恐らく、中途半端でも魔法が発動したことでカーフェが死んだ、もしくは死にかけていると思っているはずだ。
カーフェを必ず仕留めるつもりだったからか昨夜の魔法はかなり強力だった。アレを組むのに時間が掛かったからこそのカーフェが王宮を出てからの昨夜だったのだろう。
魔法を飛ばすための媒体の検討もついている。
恐らくカーフェの研究部屋に置いてあった予備の煙管だ。いつも使用している煙管は今は使っていないが当然持って来ているので、それ以外で側に置いている物の中でカーフェに一番近しい物はその煙管だからだ。
ねちっこいヤツだ。
その内、カーフェの遺体でもでっち上げて不慮の事故で死んだとでも報告するんじゃないだろうか。あとは自分が種の捜索に乗り出して探し出せば、その際に種を偽物とすり替えればいいだけの事だ。

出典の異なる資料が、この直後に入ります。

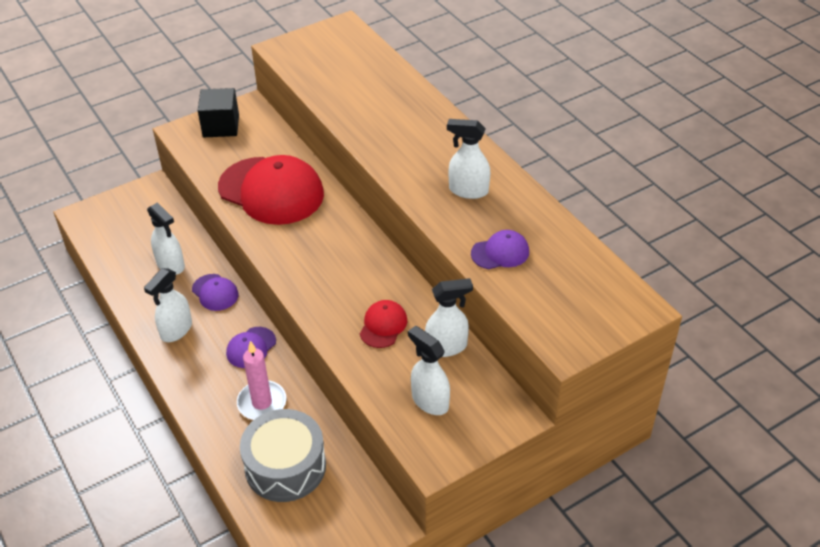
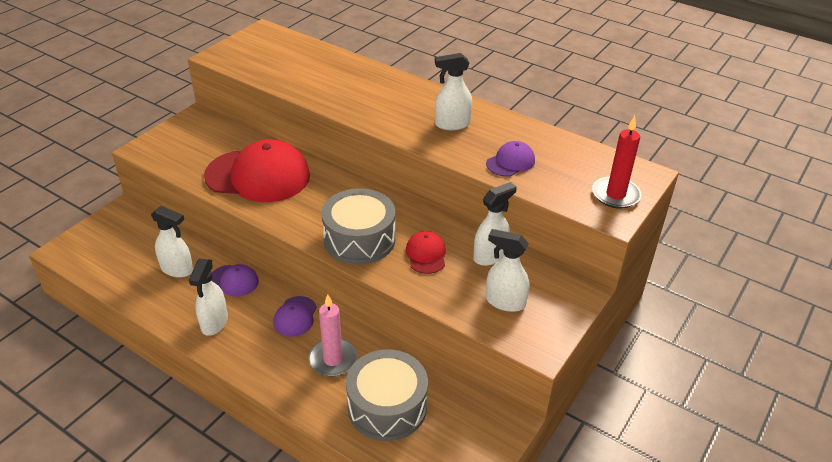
camera: 25 degrees left, 5 degrees down
(221, 126) = (179, 136): black cube -> none
(328, 289) = (359, 239): none -> grey drum
(587, 323) = (615, 195): none -> red candle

まぁ、そう簡単には見つからないだろうがな、とカーフェは一旦、様子見する事に決めた。
この場所にカーフェがいるとは知られていないだろうし、カーフェ自身は魔力が減ったくらいで、特段この子供の姿に困りはしていない。それに、精霊花の種がこの森に来てからと言うもの輝きを増しているのだ。この森に何かあるのか気になる。
それにこの娘も……とちらりとミルカを見下ろすと食べ終わったミルカが此方をジッと見上げていた。
「……なんだ」
「お肉食べてあげる!」
「……」
カーフェは無言でミルカに食べかけの肉を渡した。